Aim of the exercise:
Beginning with the line that holds "nose: (529, 347)" in the data below, give again every line through the one that holds "left front paw: (689, 361)", exactly as written.

Records provided:
□ □ □ □ □ □ □

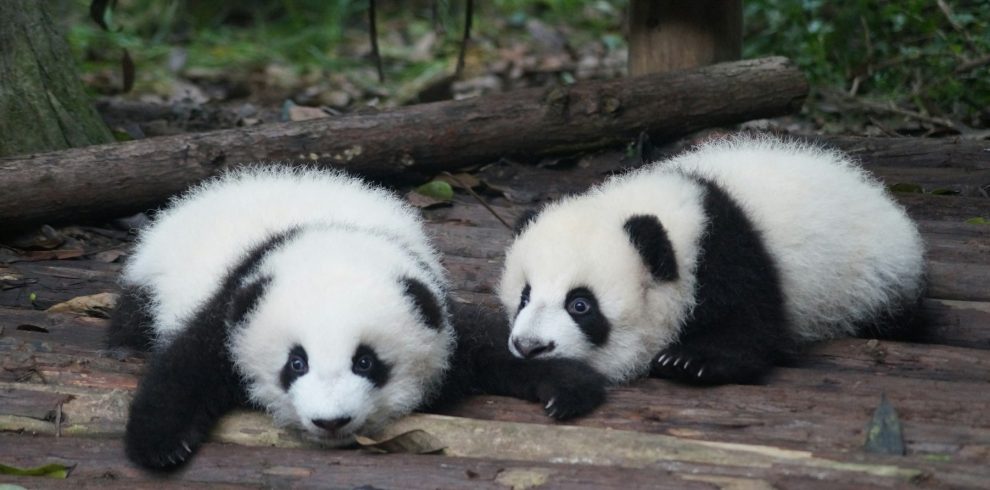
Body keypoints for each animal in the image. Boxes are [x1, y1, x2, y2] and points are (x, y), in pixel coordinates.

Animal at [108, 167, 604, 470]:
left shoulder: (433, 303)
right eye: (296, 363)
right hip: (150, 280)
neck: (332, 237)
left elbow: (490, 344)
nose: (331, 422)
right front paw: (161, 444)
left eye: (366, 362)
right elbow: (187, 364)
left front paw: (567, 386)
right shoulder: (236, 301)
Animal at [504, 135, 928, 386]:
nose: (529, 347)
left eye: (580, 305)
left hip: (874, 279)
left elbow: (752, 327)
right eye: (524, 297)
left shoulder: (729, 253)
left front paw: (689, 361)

□ □ □ □ □ □ □

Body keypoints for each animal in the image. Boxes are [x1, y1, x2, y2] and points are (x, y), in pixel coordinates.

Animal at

□ □ □ □ □ □ □

Answer for this exercise:
nose: (529, 347)
left eye: (580, 305)
left hip: (874, 279)
left elbow: (752, 327)
right eye: (524, 297)
left shoulder: (729, 253)
left front paw: (689, 361)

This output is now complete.